Scores of parents who are convinced that the vaccine caused autism in their children will demonstrate in his support outside GMC’s headquarters in London, where the case is being heard, as they did when the hearing opened last July. They claim he is the victim of a witch-hunt by the Government and the pharmaceutical industry, who have conspired to cover up the harm the MMR jab has caused.

Along with two of his former colleagues, Simon Murch and John Walker-Smith, the 51-year-old Wakefield is accused of abusing his position as a doctor and of failing to obtain the necessary ethical approval for his research on children, or of going beyond it or of not being qualified to carry out the procedures he undertook. If found guilty of serious professional misconduct, all three doctors face being struck off the medical register. They deny the accusations.

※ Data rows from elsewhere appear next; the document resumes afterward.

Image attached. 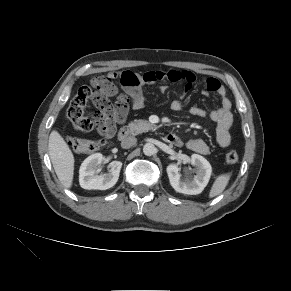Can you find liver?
<instances>
[{"instance_id": "obj_1", "label": "liver", "mask_w": 291, "mask_h": 291, "mask_svg": "<svg viewBox=\"0 0 291 291\" xmlns=\"http://www.w3.org/2000/svg\"><path fill=\"white\" fill-rule=\"evenodd\" d=\"M49 156L58 179L65 188L72 186L74 156L63 137L53 130L49 136Z\"/></svg>"}]
</instances>
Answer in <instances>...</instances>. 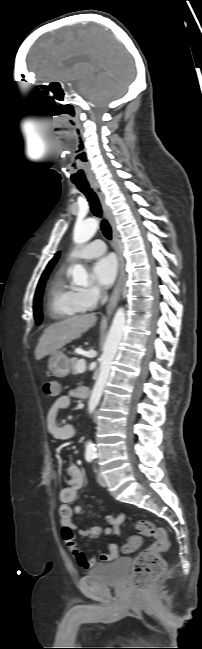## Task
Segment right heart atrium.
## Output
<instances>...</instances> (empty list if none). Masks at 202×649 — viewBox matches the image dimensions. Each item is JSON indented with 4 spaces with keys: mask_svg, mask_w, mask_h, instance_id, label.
<instances>
[{
    "mask_svg": "<svg viewBox=\"0 0 202 649\" xmlns=\"http://www.w3.org/2000/svg\"><path fill=\"white\" fill-rule=\"evenodd\" d=\"M102 297L103 291L96 286L81 289L79 291L80 301L87 309L95 307Z\"/></svg>",
    "mask_w": 202,
    "mask_h": 649,
    "instance_id": "d8ad5b80",
    "label": "right heart atrium"
}]
</instances>
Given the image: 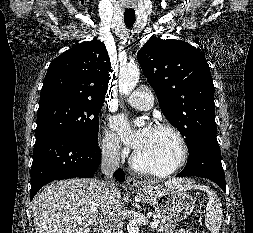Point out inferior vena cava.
I'll use <instances>...</instances> for the list:
<instances>
[{"label":"inferior vena cava","instance_id":"602c4592","mask_svg":"<svg viewBox=\"0 0 253 233\" xmlns=\"http://www.w3.org/2000/svg\"><path fill=\"white\" fill-rule=\"evenodd\" d=\"M119 145L116 142H109L102 148L101 170L108 178L119 168L120 154ZM100 205L104 215L102 222V233H123V215L120 201V191L117 184L111 178L102 182Z\"/></svg>","mask_w":253,"mask_h":233}]
</instances>
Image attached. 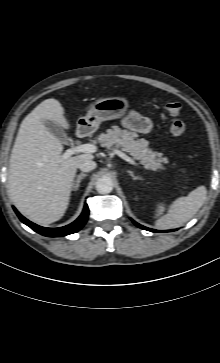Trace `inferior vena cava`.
I'll return each instance as SVG.
<instances>
[{
	"label": "inferior vena cava",
	"mask_w": 220,
	"mask_h": 363,
	"mask_svg": "<svg viewBox=\"0 0 220 363\" xmlns=\"http://www.w3.org/2000/svg\"><path fill=\"white\" fill-rule=\"evenodd\" d=\"M78 168L82 172H90L96 168V163L90 159H84L78 163Z\"/></svg>",
	"instance_id": "inferior-vena-cava-1"
}]
</instances>
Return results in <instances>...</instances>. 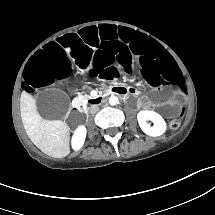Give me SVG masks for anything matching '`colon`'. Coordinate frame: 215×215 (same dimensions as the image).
Segmentation results:
<instances>
[{
	"mask_svg": "<svg viewBox=\"0 0 215 215\" xmlns=\"http://www.w3.org/2000/svg\"><path fill=\"white\" fill-rule=\"evenodd\" d=\"M185 111H186L185 107H180L177 116H175L174 118L171 119L170 126L173 129H176V128L180 127L181 120H182V117L185 114Z\"/></svg>",
	"mask_w": 215,
	"mask_h": 215,
	"instance_id": "colon-1",
	"label": "colon"
}]
</instances>
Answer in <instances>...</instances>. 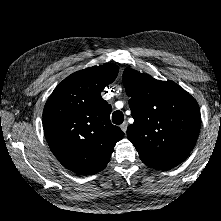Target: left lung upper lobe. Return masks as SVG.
Segmentation results:
<instances>
[{
    "mask_svg": "<svg viewBox=\"0 0 221 221\" xmlns=\"http://www.w3.org/2000/svg\"><path fill=\"white\" fill-rule=\"evenodd\" d=\"M123 83L134 118L127 137L142 162L163 169L183 162L199 135L196 100L173 81H160L131 68L124 70Z\"/></svg>",
    "mask_w": 221,
    "mask_h": 221,
    "instance_id": "obj_1",
    "label": "left lung upper lobe"
}]
</instances>
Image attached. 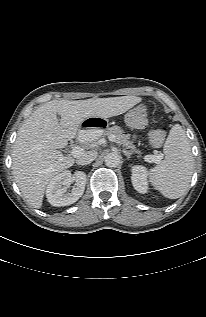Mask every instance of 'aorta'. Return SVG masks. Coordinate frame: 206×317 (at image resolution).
<instances>
[{
    "label": "aorta",
    "instance_id": "obj_1",
    "mask_svg": "<svg viewBox=\"0 0 206 317\" xmlns=\"http://www.w3.org/2000/svg\"><path fill=\"white\" fill-rule=\"evenodd\" d=\"M105 164L106 166L110 167V168H115L120 164L121 161V157L118 153L115 152H111L108 153L105 158Z\"/></svg>",
    "mask_w": 206,
    "mask_h": 317
}]
</instances>
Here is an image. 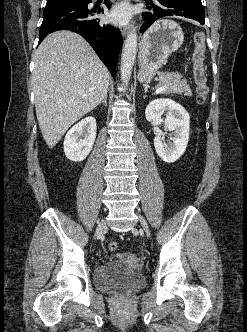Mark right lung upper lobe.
<instances>
[{
  "instance_id": "right-lung-upper-lobe-1",
  "label": "right lung upper lobe",
  "mask_w": 247,
  "mask_h": 332,
  "mask_svg": "<svg viewBox=\"0 0 247 332\" xmlns=\"http://www.w3.org/2000/svg\"><path fill=\"white\" fill-rule=\"evenodd\" d=\"M53 1H58V0H47V2H53Z\"/></svg>"
}]
</instances>
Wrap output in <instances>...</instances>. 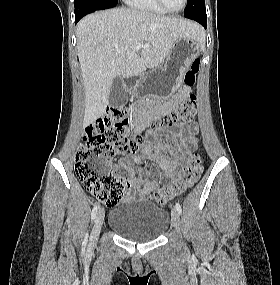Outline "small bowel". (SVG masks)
<instances>
[{"label":"small bowel","instance_id":"small-bowel-1","mask_svg":"<svg viewBox=\"0 0 280 285\" xmlns=\"http://www.w3.org/2000/svg\"><path fill=\"white\" fill-rule=\"evenodd\" d=\"M190 94V88L183 86L166 104L156 111L154 117L161 113H168L174 107L186 99ZM150 122L149 118H141L134 126V133L139 134L145 130ZM197 127L192 124L183 131L172 133V140H156L143 144L138 152L130 154V157H124L120 160L119 166L127 174L125 179L122 198L130 201L131 199H148L150 194L158 190L163 184L164 179L170 180L180 174L184 168L185 162L191 157L196 146ZM165 152L166 155L161 153ZM150 155L155 161L157 169L161 176L156 179L149 178V175L155 172V167L149 165L142 176L138 177L133 164H141L143 157Z\"/></svg>","mask_w":280,"mask_h":285}]
</instances>
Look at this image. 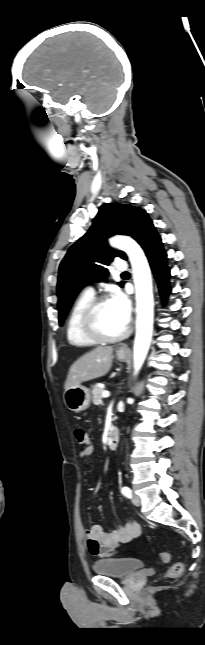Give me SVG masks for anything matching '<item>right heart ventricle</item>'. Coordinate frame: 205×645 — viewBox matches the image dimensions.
I'll use <instances>...</instances> for the list:
<instances>
[{
    "label": "right heart ventricle",
    "instance_id": "right-heart-ventricle-1",
    "mask_svg": "<svg viewBox=\"0 0 205 645\" xmlns=\"http://www.w3.org/2000/svg\"><path fill=\"white\" fill-rule=\"evenodd\" d=\"M93 299V295L82 293L74 301L66 322V337L70 345L86 347L97 344L85 334L82 327L83 313Z\"/></svg>",
    "mask_w": 205,
    "mask_h": 645
}]
</instances>
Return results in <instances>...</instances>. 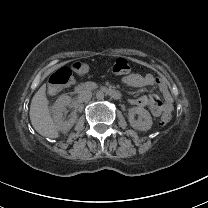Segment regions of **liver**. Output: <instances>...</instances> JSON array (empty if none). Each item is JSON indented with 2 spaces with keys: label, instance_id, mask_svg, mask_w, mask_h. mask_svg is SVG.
Returning a JSON list of instances; mask_svg holds the SVG:
<instances>
[{
  "label": "liver",
  "instance_id": "liver-1",
  "mask_svg": "<svg viewBox=\"0 0 208 208\" xmlns=\"http://www.w3.org/2000/svg\"><path fill=\"white\" fill-rule=\"evenodd\" d=\"M47 83L35 93L32 98L29 117L33 128L43 137L57 139L59 131L55 125L50 110L49 100L46 94Z\"/></svg>",
  "mask_w": 208,
  "mask_h": 208
}]
</instances>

The risk is that the GMC case against Wakefield will reinforce the view that there is a conspiracy by the government, pharma and the medical establishment to promote the MMR vaccine and discredit a doctor whose only sin was to raise questions about its safety. If found guilty, he will become a martyr to the cause – a lone voice struggling to defend the interests of desperate parents and their damaged children. If he is exonerated, it will add fuel to the anti-MMR campaign, The Independent writes.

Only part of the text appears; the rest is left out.